MCMC debugging

Outline

Topics

  • Exact invariance test

Rationale

It is easy for bugs to sneak in MCMC code. In the workflow week, we have briefly outlined how simulated data can be used to detect software defects. However, the test discussed there still left “MCMC too slow” as one possible issue confounding software defect.

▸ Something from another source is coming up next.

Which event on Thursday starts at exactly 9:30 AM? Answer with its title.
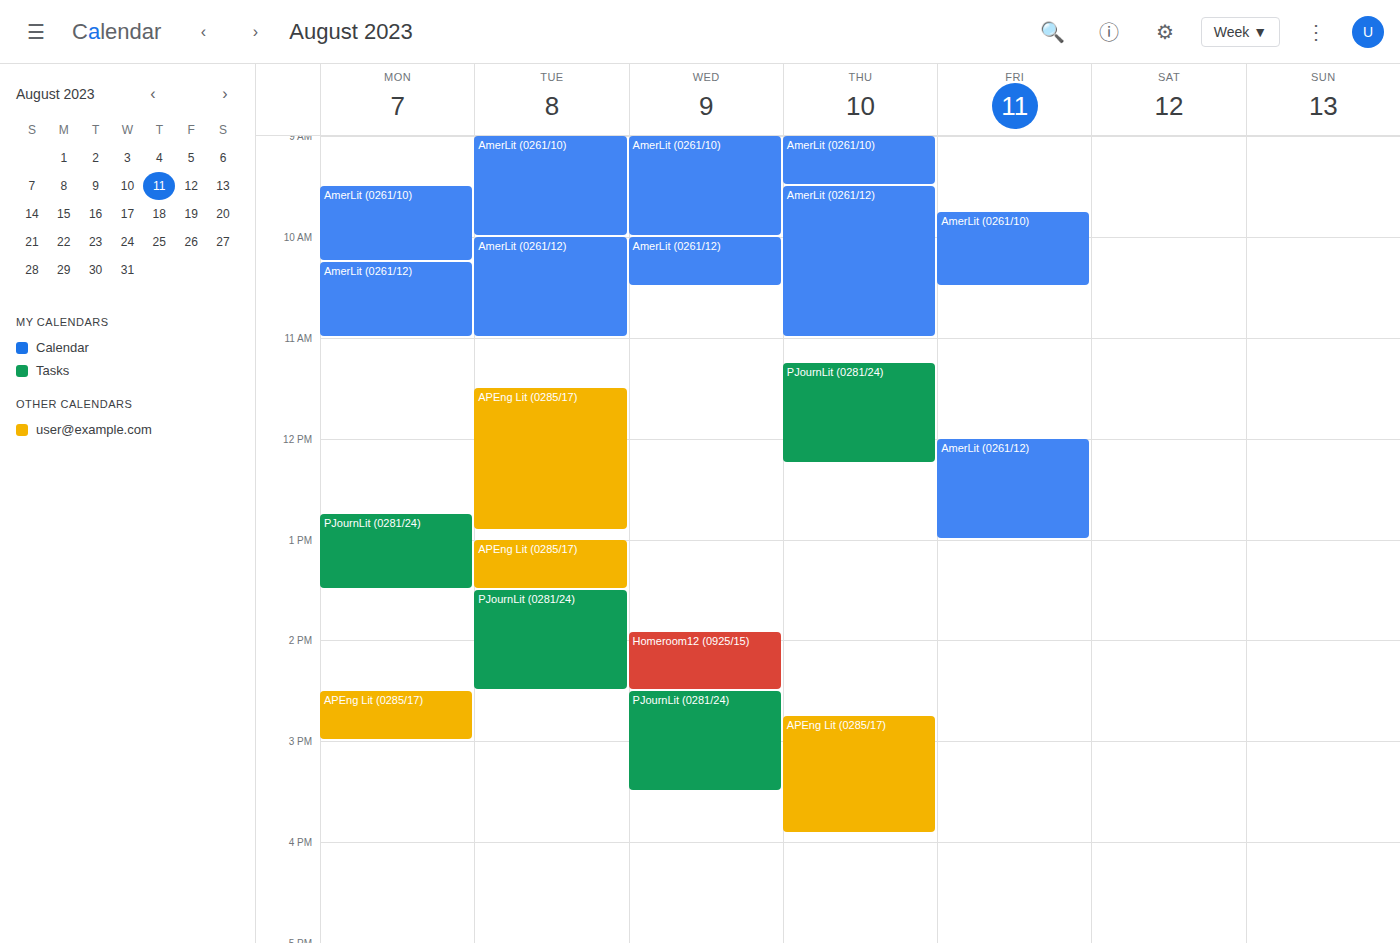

Here we describe a new test (the exact invariance test) that excludes “MCMC too slow” from the possible causes of warning. When the exact invariance test rises a warning, the only possible causes are “software defect” and “bad luck.”

Example

Here is an implementation of the joint distribution of a beta-binomial model with a bug planted!

set.seed(1)
# prior: Beta(alpha, beta)
alpha = 1
beta = 2 
n_trials = 3

buggy_joint = function(x, y) {
  if (x < 0 || x > 1) return(0.0)
  dbeta(x, alpha, beta) * dbinom(y, size = n_trials, prob = x, log = TRUE)
}

Can you spot the bug?

It mixes up log-scale and non-log-scale computations, a common mistake. Concretely, the log = TRUE argument should be removed.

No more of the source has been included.